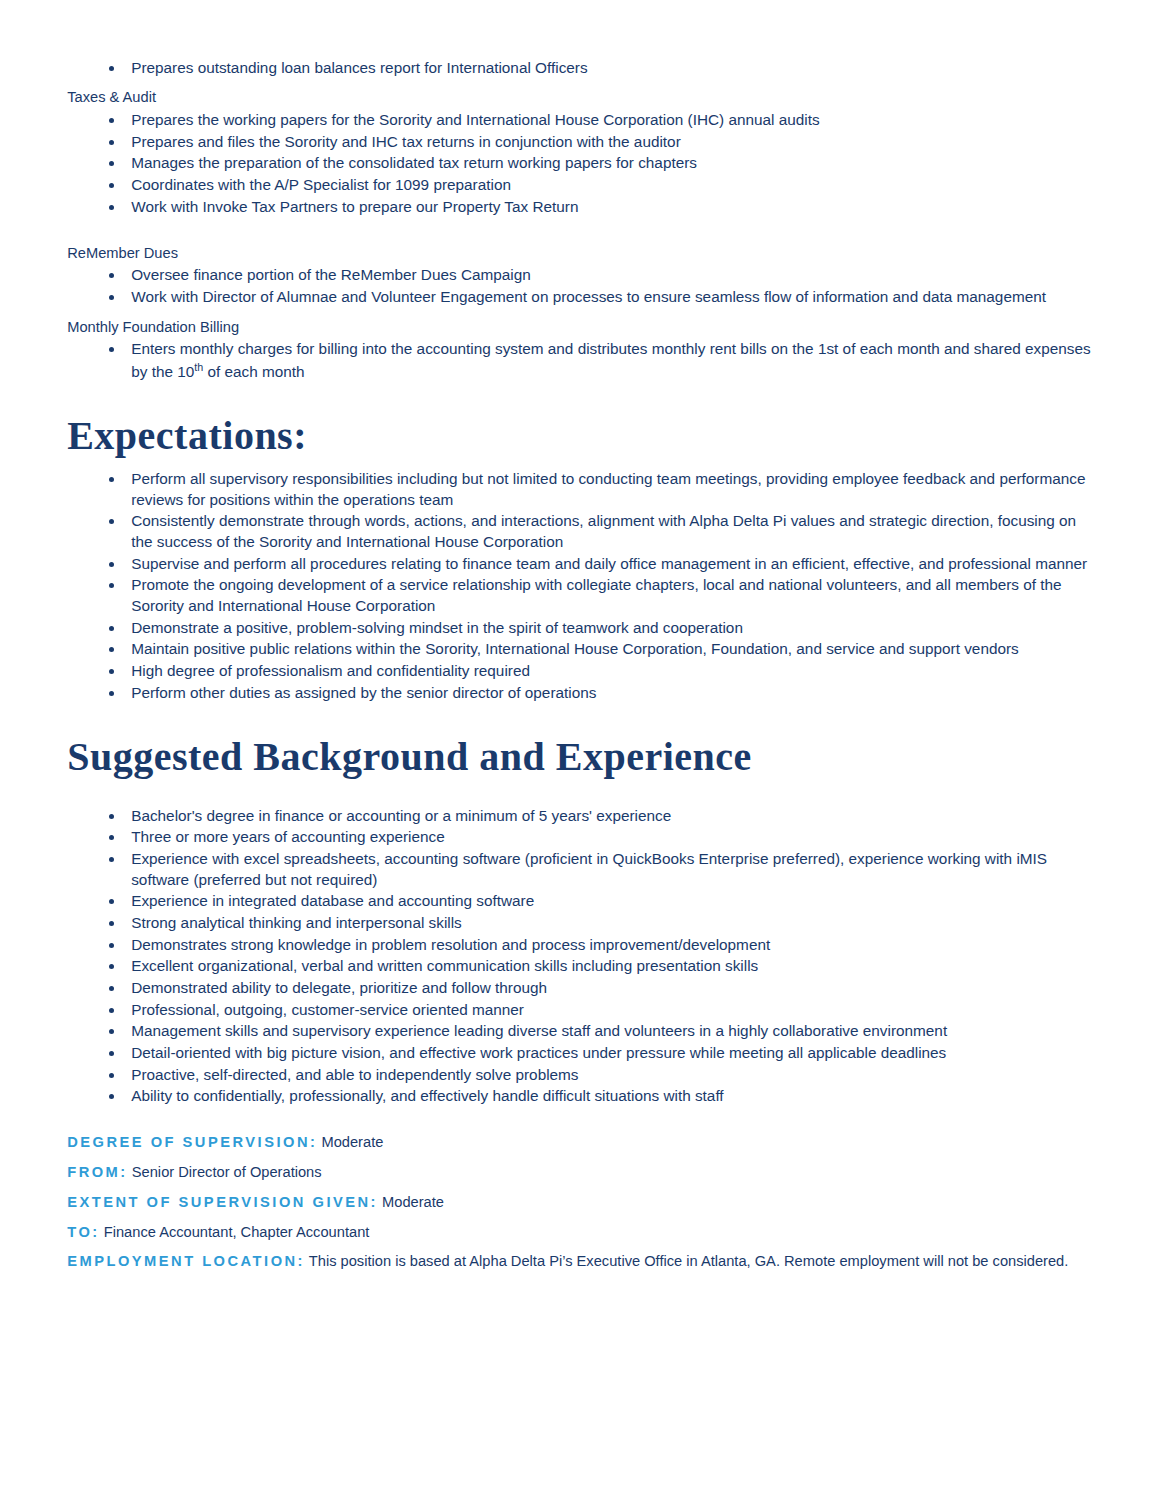Prepares outstanding loan balances report for International Officers
Taxes & Audit
Prepares the working papers for the Sorority and International House Corporation (IHC) annual audits
Prepares and files the Sorority and IHC tax returns in conjunction with the auditor
Manages the preparation of the consolidated tax return working papers for chapters
Coordinates with the A/P Specialist for 1099 preparation
Work with Invoke Tax Partners to prepare our Property Tax Return
ReMember Dues
Oversee finance portion of the ReMember Dues Campaign
Work with Director of Alumnae and Volunteer Engagement on processes to ensure seamless flow of information and data management
Monthly Foundation Billing
Enters monthly charges for billing into the accounting system and distributes monthly rent bills on the 1st of each month and shared expenses by the 10th of each month
Expectations:
Perform all supervisory responsibilities including but not limited to conducting team meetings, providing employee feedback and performance reviews for positions within the operations team
Consistently demonstrate through words, actions, and interactions, alignment with Alpha Delta Pi values and strategic direction, focusing on the success of the Sorority and International House Corporation
Supervise and perform all procedures relating to finance team and daily office management in an efficient, effective, and professional manner
Promote the ongoing development of a service relationship with collegiate chapters, local and national volunteers, and all members of the Sorority and International House Corporation
Demonstrate a positive, problem-solving mindset in the spirit of teamwork and cooperation
Maintain positive public relations within the Sorority, International House Corporation, Foundation, and service and support vendors
High degree of professionalism and confidentiality required
Perform other duties as assigned by the senior director of operations
Suggested Background and Experience
Bachelor's degree in finance or accounting or a minimum of 5 years' experience
Three or more years of accounting experience
Experience with excel spreadsheets, accounting software (proficient in QuickBooks Enterprise preferred), experience working with iMIS software (preferred but not required)
Experience in integrated database and accounting software
Strong analytical thinking and interpersonal skills
Demonstrates strong knowledge in problem resolution and process improvement/development
Excellent organizational, verbal and written communication skills including presentation skills
Demonstrated ability to delegate, prioritize and follow through
Professional, outgoing, customer-service oriented manner
Management skills and supervisory experience leading diverse staff and volunteers in a highly collaborative environment
Detail-oriented with big picture vision, and effective work practices under pressure while meeting all applicable deadlines
Proactive, self-directed, and able to independently solve problems
Ability to confidentially, professionally, and effectively handle difficult situations with staff
DEGREE OF SUPERVISION: Moderate
FROM: Senior Director of Operations
EXTENT OF SUPERVISION GIVEN: Moderate
TO: Finance Accountant, Chapter Accountant
EMPLOYMENT LOCATION: This position is based at Alpha Delta Pi’s Executive Office in Atlanta, GA. Remote employment will not be considered.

────────────────────────────────────────

▸ **Exercise**:
Return, from the entries, each line that holds "House".

▸ **Answer for the task**:
Prepares the working papers for the Sorority and International House Corporation (IHC) annual audits
Consistently demonstrate through words, actions, and interactions, alignment with Alpha Delta Pi values and strategic direction, focusing on the success of the Sorority and International House Corporation
Promote the ongoing development of a service relationship with collegiate chapters, local and national volunteers, and all members of the Sorority and International House Corporation
Maintain positive public relations within the Sorority, International House Corporation, Foundation, and service and support vendors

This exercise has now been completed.